• _Estratto fornito_
- - - - - - -
Celentano  si presenta come uomo straricco e pure generoso, in quanto l’enorme quantità di denaro, dovuta all’eccelsa professionalità dimostrata a Sanremo, l’ha data in beneficenza. Ricchissimo e
buonissimo dunque, oltre che bellissimo come si proclamava una volta, e per nulla interessato al successo, in quanto una partita a bocce con quattro amici, vale  più di tutto. Lo chieda ai cassaintegrati da 900 euro al mese, e pure meno!  Loro sì che sono felici, con tutto il tempo che hanno per il gioco delle bocce con altri disoccupati!

Celentano ha ricordato di essere stato definito un “cretino di talento”. Ebbene, io lo faccio entrare piuttosto nella categoria antica, storica e letteraria, dei falsi sciocchi  o dei falsi pazzi. Tra questi segnalo Bruto, l’accorto politico che cacciò Tarquinio, Amleto, il tenebroso principe di Danimarca, e
un personaggio buffo di Aristofane. Si possono chiamare anche ossimori viventi.
- - - - - - -
• _Dati forniti_
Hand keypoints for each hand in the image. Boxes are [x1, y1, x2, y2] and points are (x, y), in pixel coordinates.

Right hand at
- - - - - - -
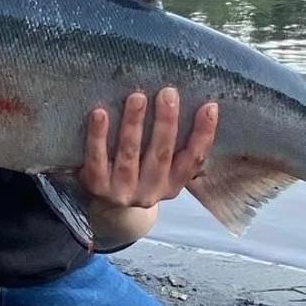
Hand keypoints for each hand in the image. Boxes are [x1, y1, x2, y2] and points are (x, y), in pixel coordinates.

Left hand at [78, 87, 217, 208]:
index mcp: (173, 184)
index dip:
- - - - - - -
• _Consegna_
Queste affermazioni concordano con il brano su Celentano? Per ciascuna rispondi sì o no e cita alla lettera le parole del brano che lo stabiliscono. 1. Celentano ha dato in beneficenza il denaro ricevuto per Sanremo. 2. L'autore colloca Celentano tra i "cretini di talento". 3. Amleto è nominato tra i falsi sciocchi o falsi pazzi. Le righe non hanno alcun ruolo in questo esercizio.

• _Risposta_
1. Sì: «l’enorme quantità di denaro, dovuta all’eccelsa professionalità dimostrata a Sanremo, l’ha data in beneficenza».
2. No: «io lo faccio entrare piuttosto nella categoria antica, storica e letteraria, dei falsi sciocchi».
3. Sì: «Amleto, il tenebroso principe di Danimarca».